失敗に終わった「勝負の3週間」 医療体制、深刻化の一途

 政府が11月25日に「勝負の3週間」(西村康稔経済再生担当相)と位置付け、新型コロナウイルスの感染抑制に乗り出してから16日で3週間。医療提供体制や保健所の逼迫(ひっぱく)具合は深刻さを増すばかりで、期待したほどの効果は上がらなかったのが現状だ。

 西村氏は15日の記者会見で「(新規感染者が)減少傾向に転じていない。医療は厳しい状況になってきている」と振り返り、終始、硬い表情を崩さなかった。企業や事業所などが休業に入る年末年始を機に「感染拡大を抑えることが何より大事だ」と訴えた。

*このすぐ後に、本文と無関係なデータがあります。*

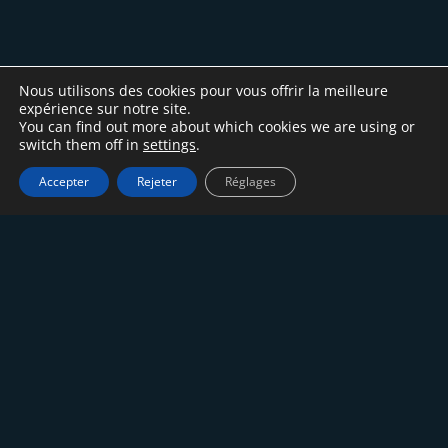
Nous utilisons des cookies pour vous offrir la meilleure
expérience sur notre site.
You can find out more about which cookies we are using or
switch them off in
settings
.
Accepter
Rejeter
Réglages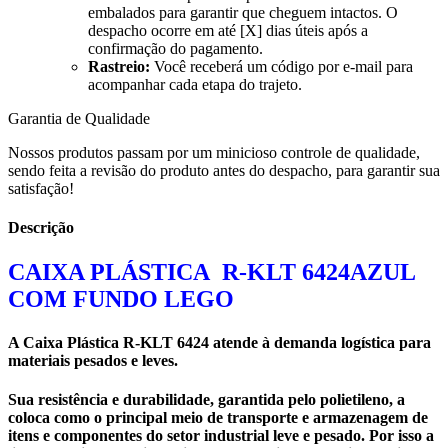
embalados para garantir que cheguem intactos. O
despacho ocorre em até [X] dias úteis após a
confirmação do pagamento.
Rastreio:
Você receberá um código por e-mail para
acompanhar cada etapa do trajeto.
Garantia de Qualidade
Nossos produtos passam por um minicioso controle de qualidade,
sendo feita a revisão do produto antes do despacho, para garantir sua
satisfação!
Descrição
CAIXA PLÁSTICA R-KLT 6424AZUL
COM FUNDO LEGO
A
Caixa Plástica R-KLT 6424
atende à demanda logística para
materiais pesados e leves.
Sua resistência e durabilidade, garantida pelo polietileno, a
coloca como o principal meio de transporte e armazenagem de
itens e componentes do setor industrial leve e pesado. Por isso a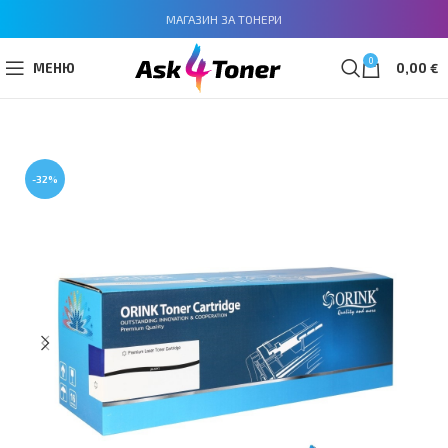
МАГАЗИН ЗА ТОНЕРИ
0
МЕНЮ
0,00
€
-32%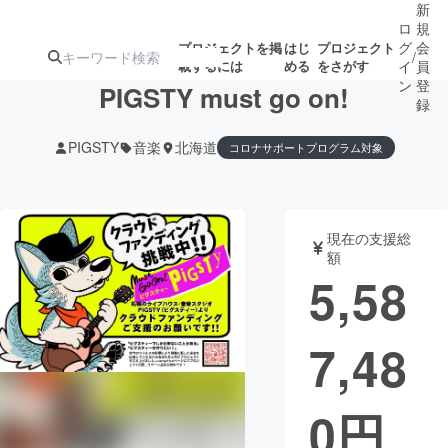
新
ロ
規
グ
会
プロジェクトを掲
はじ
プロジェクト
/
載するには
める
をさがす
イ
員
ン
登
PIGSTY must go on!
録
PIGSTY
音楽
北海道
コロナサポートプログラム対象
人気のプロ
注目のリ
注目の新着プロ
募集終了が近いプ
もうすぐ公開
ジェクト
ターン
ジェクト
ロジェクト
されます
現在の支援総
額
アート・写真
音楽
5,58
テクノロジー・ガジェット
ゲーム・サ
7,48
映像・映画
書籍・雑誌
0
円
ビジネス・起業
チャレンジ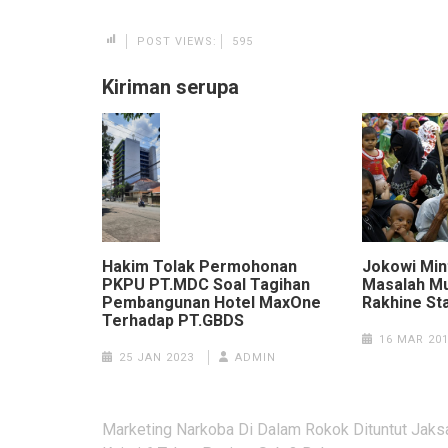
POST VIEWS:
595
Kiriman serupa
Hakim Tolak Permohonan
Jokowi Min
PKPU PT.MDC Soal Tagihan
Masalah Mu
Pembangunan Hotel MaxOne
Rakhine St
Terhadap PT.GBDS
16 MAR 20
25 JAN 2023
ADMIN
Navigasi
Marketing Narkoba Di Dalam Rokok Dituntut Jaks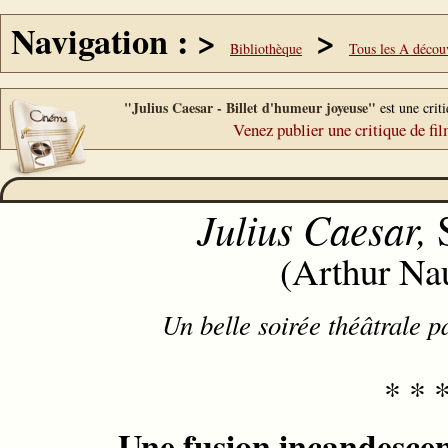
Navigation : >
>
Bibliothèque
Tous les A décou
"Julius Caesar - Billet d'humeur joyeuse"
est une crit
Venez publier une critique de fil
Jul
iu
s C
ae
sar,
(Arthur Na
Un belle soirée théâtrale 
* * 
Une fusion incandescen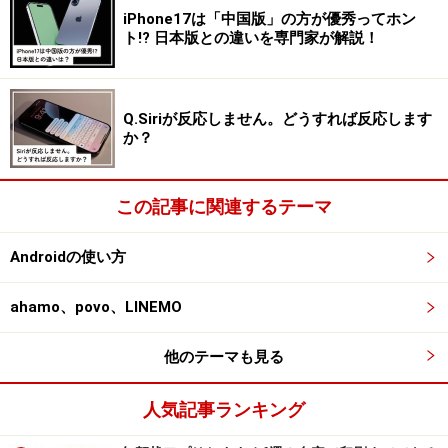
iPhone17は「中国版」の方が優秀ってホン
ト!? 日本版との違いを専門家が解説！
Q.Siriが反応しません。どうすれば反応します
か？
この記事に関連するテーマ
Androidの使い方
ahamo、povo、LINEMO
他のテーマも見る
人気記事ランキング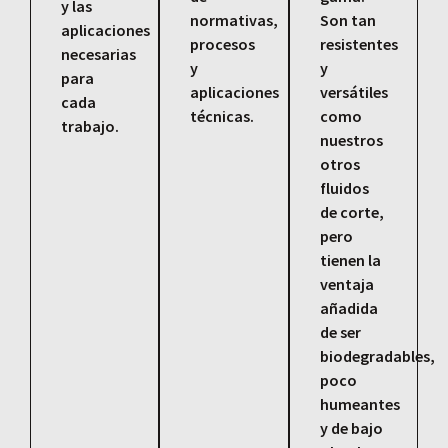
y las
normativas,
Son tan
aplicaciones
procesos
resistentes
necesarias
y
y
para
aplicaciones
versátiles
cada
técnicas.
como
trabajo.
nuestros
otros
fluidos
de corte,
pero
tienen la
ventaja
añadida
de ser
biodegradables,
poco
humeantes
y de bajo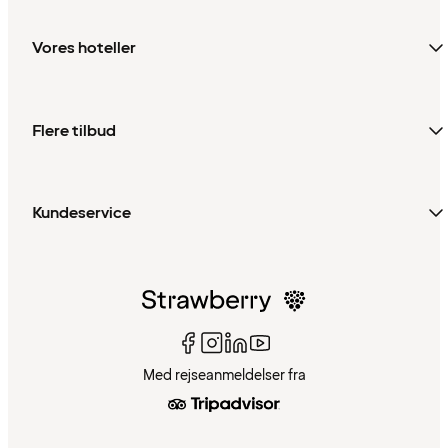
Vores hoteller
Flere tilbud
Kundeservice
Med rejseanmeldelser fra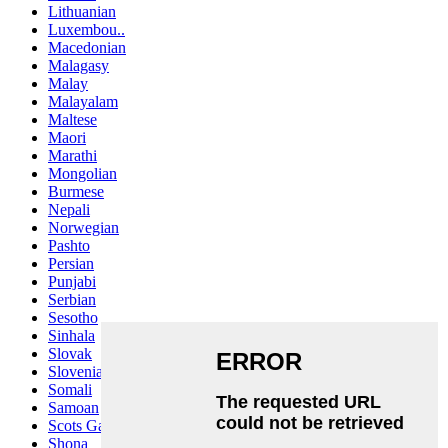
Lithuanian
Luxembou..
Macedonian
Malagasy
Malay
Malayalam
Maltese
Maori
Marathi
Mongolian
Burmese
Nepali
Norwegian
Pashto
Persian
Punjabi
Serbian
Sesotho
Sinhala
Slovak
Slovenian
Somali
Samoan
Scots Gaelic
Shona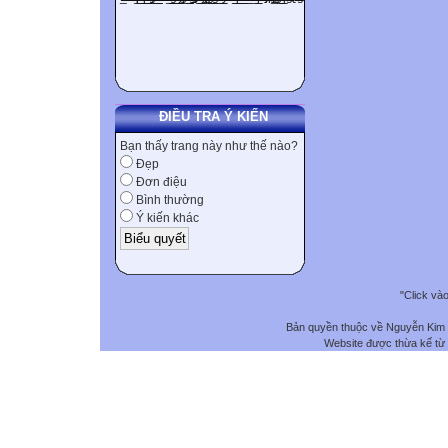
ĐIỀU TRA Ý KIẾN
Bạn thấy trang này như thế nào?
Đẹp
Đơn điệu
Bình thường
Ý kiến khác
"Click và
Bản quyền thuộc về Nguyễn Kim
Website được thừa kế từ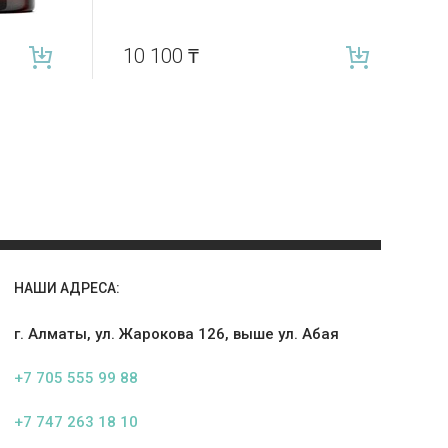
10 100
₸
НАШИ АДРЕСА:
г. Алматы, ул. Жарокова 126, выше ул. Абая
+7 705 555 99 88
+7 747 263 18 10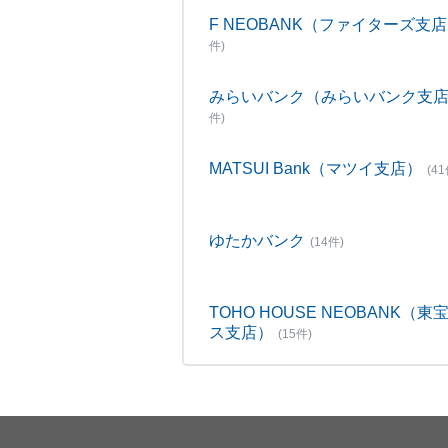
F NEOBANK（ファイターズ支
件)
みらいバンク（みらいバンク支
件)
MATSUI Bank（マツイ支店）
(41
ゆたかバンク
(14件)
TOHO HOUSE NEOBANK（東
ス支店）
(15件)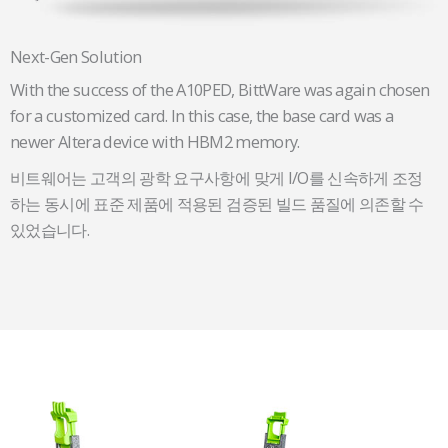
Next-Gen Solution
With the success of the A10PED, BittWare was again chosen
for a customized card. In this case, the base card was a
newer Altera device with HBM2 memory.
비트웨어는 고객의 광학 요구사항에 맞게 I/O를 신속하게 조정
하는 동시에 표준 제품에 적용된 검증된 빌드 품질에 의존할 수
있었습니다.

 この間、政府と自治体は、北海道や首都圏、関西などで営業時間の短縮要請や、観光支援事業「Go To トラベル」の部分的制限を実施してきたが、政府の感染症対策分科会が求めた人の往来や接触機会の削減には至らなかった。

 ソフトバンク子会社のアグープ(東京)が携帯電話の位置情報に基づき調べた結果、14日午後3時時点の全国の主要駅や繁華街の人出は、全45地点の6割超に当たる28地点で4月の緊急事態宣言発出前より増加。外出に歯止めがかからない状況は続いている。

 感染拡大地域を中心に医療提供体制はこの3週間で悪化をたどった。11月24日時点で緊急事態宣言に相当する「ステージ4」の指標に該当するのは兵庫県だけだったが今月14日時点では北海道、東京都、愛知県、大阪府にも拡大。重症者用病床の使用率も高まっている。

 しわ寄せは各地の保健所にも及び、特に都市部では感染経路を特定する「積極的疫学調査」に手が回らないのが実情だ。西村氏はこの日、人員配置が厳しくなる年末年始の医療や検査体制への不安を念頭に、大人数での飲食など感染リスクが高まる「五つの場面」の回避を改めて呼び掛けた。